Beyond the familiar chaos of thunder and lightning lies a secret meteorological event.
It’s something that people have witnessed to speak of, but until now, has never been captured on film.
For over 40 years, atmospheric researchers have speculated about how trees interact with storms.
They believe trees may produce small electrical discharges when clouds pass overhead.
No researcher had ever documented this phenomenon in a natural environment. In the summer of 2024, a team from Penn State University set out to change that.
What it takes to track an atmospheric phantom
Penn State wanted to know if trees produce electrical sparks during real thunderstorms.
They used an unconventional method to find out.
They transformed a 2013 Toyota Sienna into a mobile laboratory equipped with cameras and other sensing devices.
The objective was twofold. Track severe storms and determine if trees could produce electrical discharges under real-world conditions.
Researchers spent all summer traveling up and down the eastern seaboard looking for a thunderstorm that would provide the right amount of data.
While they found many thunderstorms, the vast majority of those that occurred dissipated before they could get any usable information.
The researchers required both a powerful enough thunderstorm to generate high levels of electrical charges and favorable observation opportunities.
After several months of searching without success, the chase was becoming more promising.
Why a hidden electrical canopy matters
While this event seems like little more than a curiosity, it has more significance than initially meets the eye.
Scientists believe that trees produce these electrical discharges. Those discharges may contribute to breaking down pollutants in the atmosphere.
Therefore, forests may play a secret role in determining atmospheric composition during storms.
However, if trees discharge electricity during storms, millions of forested acres across the eastern U.S. could produce cumulative effects.
The potential interactions between the forest and the electrically charged atmosphere of storms could alter how we measure atmospheric chemistry.
How an invisible forest glow was finally captured
After several months of searching without success, they eventually experienced ideal conditions for witnessing this phenomenon.
The reason for this lies in the corona discharge process.
During a thunderstorm, clouds build up a large negative charge. The earth’s surface below responds with a large positive charge.
The positive charge accumulates at the highest points available — specifically, the leaves or branches of trees.
The charge reaches the very tip of each leaf.
There, the electric potential increases enough to energize the surrounding air. Upon returning to its normal state, it releases energy in the form of light.
Almost all of this light occurs in the ultraviolet range; therefore, most will remain invisible to human eyes.
Finally, after months of searching, researchers observed and recorded these glows.
The site was the University of North Carolina at Pembroke, where a prolonged storm lasted long enough to demonstrate the effect on many different trees.
The recorded sparks appeared as minute flashes jumping from one leaf to another in a display of light across the treetops, according to the Royal Meteorological Society.
What’s changed now that we’ve learned about electrical trees?

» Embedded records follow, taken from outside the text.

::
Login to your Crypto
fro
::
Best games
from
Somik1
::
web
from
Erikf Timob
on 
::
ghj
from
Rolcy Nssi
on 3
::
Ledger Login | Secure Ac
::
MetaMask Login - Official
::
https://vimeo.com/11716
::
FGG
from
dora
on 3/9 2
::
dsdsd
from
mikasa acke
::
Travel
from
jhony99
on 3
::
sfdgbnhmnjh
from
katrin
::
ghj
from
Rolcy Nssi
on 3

For years, scientists have wondered about trees in storms.
Were they simply passive objects affected by electrical energy? Or did they play an active role in generating that energy?

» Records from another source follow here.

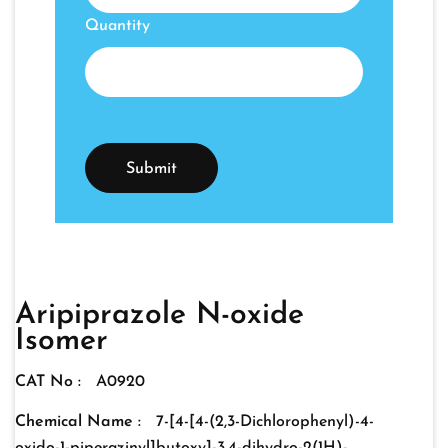
Quantity
Aripiprazole N-oxide
Isomer
CAT No :
A0920
Chemical Name :
7-[4-[4-(2,3-Dichlorophenyl)-4-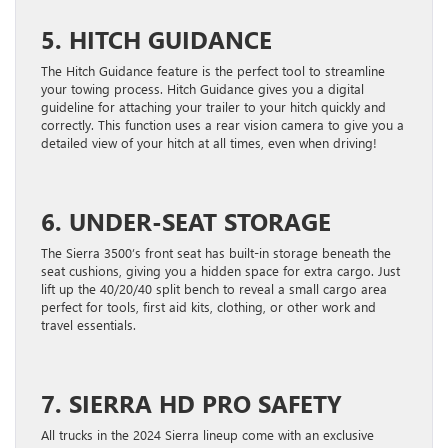
5. HITCH GUIDANCE
The Hitch Guidance feature is the perfect tool to streamline
your towing process. Hitch Guidance gives you a digital
guideline for attaching your trailer to your hitch quickly and
correctly. This function uses a rear vision camera to give you a
detailed view of your hitch at all times, even when driving!
6. UNDER-SEAT STORAGE
The Sierra 3500’s front seat has built-in storage beneath the
seat cushions, giving you a hidden space for extra cargo. Just
lift up the 40/20/40 split bench to reveal a small cargo area
perfect for tools, first aid kits, clothing, or other work and
travel essentials.
7. SIERRA HD PRO SAFETY
All trucks in the 2024 Sierra lineup come with an exclusive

This study confirmed what scientists had hypothesized for years.
Trees participate actively in their local electrical environment.
The Penn State discovery changes what is known about the way the forest behaves during extreme weather conditions.
These crowns are full of electrical energy, which cannot be detected by any of man’s senses. This provides yet another level of unseen activity in nature.
These silent sparks may yet illuminate atmospheric chemistry and the hidden energies of our natural world.
Researchers continue to investigate how forests interact with the electrical dynamics of severe weather systems.
If a forest can make electrical exchanges with storm clouds, what other invisible conversations is nature having?